I was overjoyed when I first heard SeaWorld San Diego was going to build an Aquatica water park.
The original Aquatica at SeaWorld Orlando in Florida was an instant success, setting a new standard for excellence and excess in the water park industry when it opened in 2008. Today, Aquatica Orlando's combination of one-of-a-kind water slides and up-close animal interactions attracts 1.5 million visitors per year, making it one of the Top 10 water parks in the world.
After a preview visit on Thursday, it pains me to say all Aquaticas are not created equal. The "new" San Diego water park pales in comparison to its Orlando namesake.
Rather than build a new state-of-the-art water park from the ground up as it did in Orlando, SeaWorld decided to buy Knott's Soak City in Chula Vista, located more than 20 miles southeast of the San Diego marine park.
After a speedy four-month facelift, Aquatica San Diego looks pretty much like any water park you've ever visited -- with a completely ordinary mix of body slides, tube slides, wave pool and lazy river. There's certainly plenty of wet and wild fun, but nothing on the grand scale of Orlando's Aquatica.
In fact, nothing about Aqautica San Diego makes any sense. The typical strategy in the theme park industry is to build a hotel and then a "second gate" next door to increase visitor stays and thus drive up spending. But that wasn't a possibility at SeaWorld San Diego, where there's no room to expand at the marine park or in the adjacent parking lot.
Also missing from the remade San Diego water park is a signature attraction with a marine animal interaction, a trademark of Aqautica parks in Orlando and San Antonio.
In Florida, visitors spy dolphins as they pass through a clear underwater tube slide. In Texas, a raft slide takes riders through an underground grotto with stingrays and tropical fish. In California, pink flamingos greet visitors at the front gate far from any slides. SeaWorld officials say it's unlikely the Chula Vista water park will ever get one of the marquee animal interaction water slides.

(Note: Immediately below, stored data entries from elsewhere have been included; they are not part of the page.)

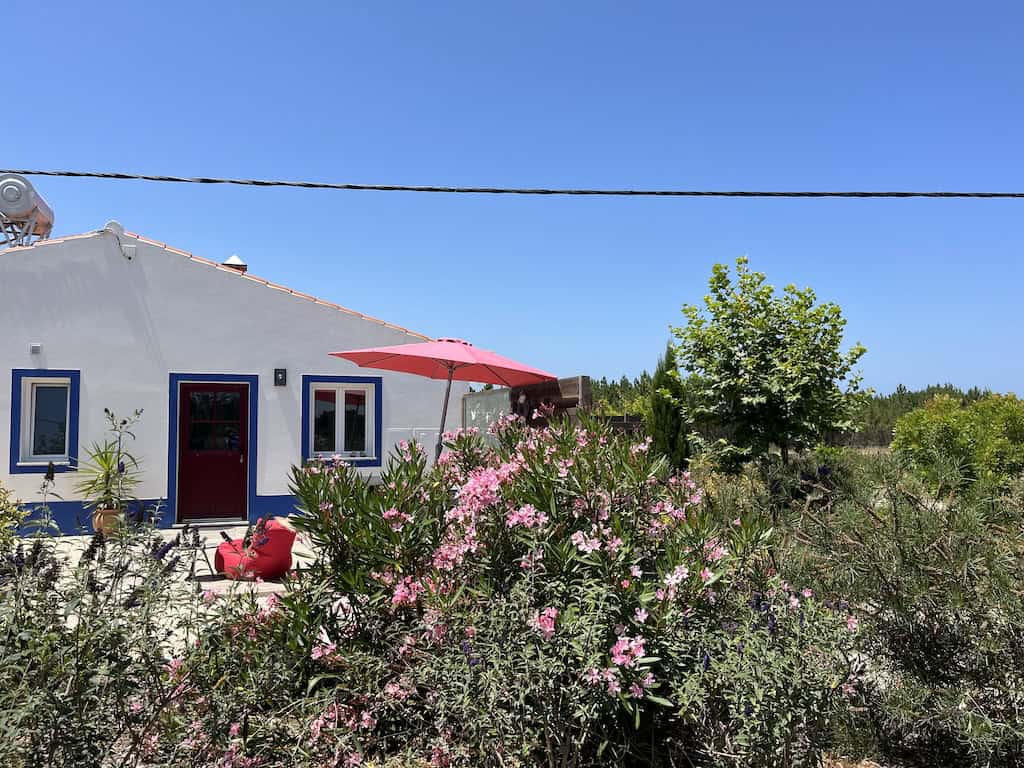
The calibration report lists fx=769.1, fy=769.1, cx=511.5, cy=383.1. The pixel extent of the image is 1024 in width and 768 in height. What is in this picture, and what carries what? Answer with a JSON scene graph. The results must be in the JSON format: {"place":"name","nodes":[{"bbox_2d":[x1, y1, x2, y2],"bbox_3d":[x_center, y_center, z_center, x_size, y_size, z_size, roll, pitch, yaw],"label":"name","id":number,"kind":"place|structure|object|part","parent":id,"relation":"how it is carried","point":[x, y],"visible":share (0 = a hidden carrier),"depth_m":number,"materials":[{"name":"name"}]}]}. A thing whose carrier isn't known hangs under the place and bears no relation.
{"place":"outdoors","nodes":[
{"label":"outdoors","id":0,"kind":"place"},
{"bbox_2d":[20,523,332,658],"label":"patio","id":1,"kind":"structure","parent":0,"point":[206,543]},
{"bbox_2d":[92,506,122,537],"bbox_3d":[-5.068,1.759,9.681,0.406,0.341,0.399,1,-4,-19],"label":"flower pot","id":2,"kind":"object","parent":1,"relation":"on","point":[96,523],"visible":0.6,"depth_m":9.54,"materials":[{"name":"ceramic"}]},
{"bbox_2d":[73,407,145,516],"bbox_3d":[-5.002,0.985,9.597,1.045,1.297,1.103,1,-4,-19],"label":"potted plant","id":3,"kind":"object","parent":2,"relation":"in","point":[104,493],"visible":0.86,"depth_m":9.51,"materials":[{"name":"green plant"}]},
{"bbox_2d":[174,524,212,579],"bbox_3d":[-3.117,1.643,7.400,0.482,0.409,0.510,1,-4,-19],"label":"table","id":4,"kind":"object","parent":1,"relation":"on","point":[198,545],"visible":0.69,"depth_m":7.35,"materials":[{"name":"metal"}]},
{"bbox_2d":[213,519,297,580],"bbox_3d":[-2.427,1.568,7.390,0.784,0.532,0.729,-3,-4,37],"label":"red chair","id":5,"kind":"object","parent":1,"relation":"on","point":[278,560],"visible":0.81,"depth_m":7.12,"materials":[{"name":"red fabric"}]},
{"bbox_2d":[0,223,453,536],"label":"white house","id":6,"kind":"structure","parent":0,"point":[166,485],"depth_m":11.56,"materials":[{"name":"white paint"}]},
{"bbox_2d":[0,173,55,246],"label":"water tank","id":7,"kind":"object","parent":6,"relation":"on","point":[30,196],"visible":0.82,"depth_m":11.55,"materials":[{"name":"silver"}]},
{"bbox_2d":[29,342,41,353],"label":"vent","id":8,"kind":"object","parent":6,"relation":"attached to","point":[37,347],"visible":0.97,"depth_m":10.16,"materials":[{"name":"white"}]},
{"bbox_2d":[9,367,80,473],"bbox_3d":[-6.233,0.488,10.324,0.889,1.498,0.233,1,-4,-19],"label":"window","id":9,"kind":"structure","parent":6,"relation":"in","point":[13,403],"depth_m":10.34,"materials":[{"name":"blue"}]},
{"bbox_2d":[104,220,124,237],"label":"ridge tile","id":10,"kind":"object","parent":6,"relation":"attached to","point":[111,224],"visible":0.8,"depth_m":10.95,"materials":[{"name":"white"}]},
{"bbox_2d":[121,244,135,259],"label":"junction box","id":11,"kind":"object","parent":6,"relation":"attached to","point":[130,248],"visible":0.98,"depth_m":10.38,"materials":[{"name":"white"}]},
{"bbox_2d":[173,383,254,525],"bbox_3d":[-4.316,1.116,11.189,1.135,2.050,0.171,1,-4,-19],"label":"red door","id":12,"kind":"structure","parent":6,"relation":"in","point":[240,403],"depth_m":11.15,"materials":[{"name":"red"}]},
{"label":"glass","id":13,"kind":"part","parent":12,"relation":"part of","materials":[{"name":"glass"}]},
{"bbox_2d":[221,255,246,271],"bbox_3d":[-4.680,-1.830,12.909,0.428,0.623,0.423,1,-4,-19],"label":"chimney","id":14,"kind":"object","parent":6,"relation":"on","point":[227,263],"visible":0.3,"depth_m":12.79,"materials":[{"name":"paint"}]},
{"bbox_2d":[273,368,286,386],"bbox_3d":[-3.413,-0.088,11.316,0.171,0.274,0.139,1,-4,-19],"label":"wall lamp","id":15,"kind":"object","parent":6,"relation":"attached to","point":[280,373],"visible":0.96,"depth_m":11.29,"materials":[{"name":"black metal"}]},
{"bbox_2d":[302,375,379,465],"bbox_3d":[-2.580,0.542,11.605,1.233,1.470,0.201,1,-4,-19],"label":"window","id":16,"kind":"structure","parent":6,"relation":"in","point":[340,444],"depth_m":11.62,"materials":[{"name":"blue"}]},
{"bbox_2d":[385,427,441,463],"bbox_3d":[-1.447,1.089,11.445,0.863,0.838,0.145,1,-4,-19],"label":"utility box","id":17,"kind":"object","parent":6,"relation":"attached to","point":[422,433],"visible":0.43,"depth_m":11.42,"materials":[{"name":"white"}]},
{"bbox_2d":[0,170,1022,198],"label":"power line","id":18,"kind":"object","parent":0,"point":[90,175],"visible":0.95,"depth_m":6.82,"materials":[{"name":"black plastic"}]},
{"bbox_2d":[0,0,1022,402],"label":"sky","id":19,"kind":"structure","parent":0,"point":[378,304],"materials":[{"name":"blue"}]},
{"label":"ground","id":20,"kind":"structure","parent":0},
{"bbox_2d":[0,482,27,555],"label":"shrub","id":21,"kind":"object","parent":20,"relation":"on","point":[1,500],"visible":0.94,"depth_m":6.09,"materials":[{"name":"green plant"}]},
{"bbox_2d":[0,461,239,767],"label":"bush","id":22,"kind":"object","parent":20,"relation":"on","point":[90,584],"visible":0.91,"depth_m":2.79,"materials":[{"name":"plant"}]},
{"bbox_2d":[325,338,558,463],"bbox_3d":[-0.718,0.618,7.905,2.196,2.300,2.141,1,-4,-19],"label":"patio umbrella","id":23,"kind":"object","parent":20,"relation":"on","point":[463,349],"visible":0.87,"depth_m":7.92,"materials":[{"name":"red fabric"}]},
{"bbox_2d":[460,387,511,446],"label":"panel","id":24,"kind":"object","parent":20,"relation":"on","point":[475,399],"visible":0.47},
{"bbox_2d":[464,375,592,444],"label":"wooden fence","id":25,"kind":"object","parent":20,"relation":"on","point":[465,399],"visible":0.36,"depth_m":9.27,"materials":[{"name":"brown wood"}]},
{"bbox_2d":[228,410,849,767],"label":"oleander shrub","id":26,"kind":"object","parent":20,"relation":"on","point":[552,629],"visible":0.96,"depth_m":3.03,"materials":[{"name":"plant"}]},
{"bbox_2d":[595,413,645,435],"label":"wooden fence","id":27,"kind":"object","parent":20,"relation":"on","point":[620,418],"visible":0.26,"depth_m":14.80,"materials":[{"name":"brown wood"}]},
{"bbox_2d":[586,372,655,419],"label":"tree line","id":28,"kind":"object","parent":20,"relation":"on","point":[622,390],"visible":0.16,"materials":[{"name":"green plant"}]},
{"bbox_2d":[648,343,691,474],"bbox_3d":[2.757,0.615,13.622,0.889,2.685,0.946,1,-4,-19],"label":"cypress tree","id":29,"kind":"object","parent":20,"relation":"on","point":[662,411],"visible":0.74,"depth_m":13.39,"materials":[{"name":"green plant"}]},
{"bbox_2d":[672,256,870,470],"bbox_3d":[3.835,0.093,11.593,2.778,3.953,2.781,-1,-4,16],"label":"tree","id":30,"kind":"object","parent":20,"relation":"on","point":[772,345],"visible":0.99,"depth_m":11.11,"materials":[{"name":"green plant"}]},
{"bbox_2d":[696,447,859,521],"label":"shrub","id":31,"kind":"object","parent":20,"relation":"on","point":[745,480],"visible":0.49,"depth_m":9.08,"materials":[{"name":"green plant"}]},
{"bbox_2d":[771,464,1023,767],"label":"shrub","id":32,"kind":"object","parent":20,"relation":"on","point":[938,644],"visible":0.9,"depth_m":3.32,"materials":[{"name":"plant"}]},
{"bbox_2d":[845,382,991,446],"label":"tree line","id":33,"kind":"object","parent":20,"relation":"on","point":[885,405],"visible":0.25,"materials":[{"name":"green plant"}]},
{"bbox_2d":[890,392,1023,497],"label":"shrub","id":34,"kind":"object","parent":20,"relation":"on","point":[952,424],"visible":0.92,"depth_m":12.65,"materials":[{"name":"green plant"}]}
]}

Aquatica Orlando was deemed a fool's folly when construction began in 2007. Industry insiders declared the $50-million water park with what looked like a showroom full of the latest and greatest water slides on a ridiculously large 60-acre parcel would never draw enough visitors to make money. Today, Aquatica Orlando sits behind only Disney World's Typhoon Lagoon and Blizzard Beach in the United States in terms of attendance.
In 2012, SeaWorld San Antonio converted the existing Lost Lagoon water park located next door to the marine park into a $24 million Aquatica with 18 water slides on 20 acres. The renovation added two new first-of-a-kind water slides, including the animal interaction Stingray Falls family raft ride.
By comparison, the Chula Vista water park neither added nor removed any slides during construction. Aside from some new paint, a nursery full of tropical trees and truckloads of sand for a beach near the wave pool, the layout of the water park remains essentially unchanged. Visually speaking, Aquatica San Diego looks brand new with the South Seas theme, peaked roof architectural motif and playful animal mascots found in Orlando and San Antonio. And while the 17-acre Chula Vista water park is surrounded by 50 acres of open space and parking, officials say there are no plans to build a rival to Aquatica Orlando.
I had fun during my visit to Aquatica San Diego, just as I do at every water park. But Aquatica Orlando and Aquatica San Diego are about as similar as Paris, France, and Paris, Texas. They share the same name, but offer completely different experiences.
I suspect most people who visit Aquatica San Diego will never know or care what could have been. But I will.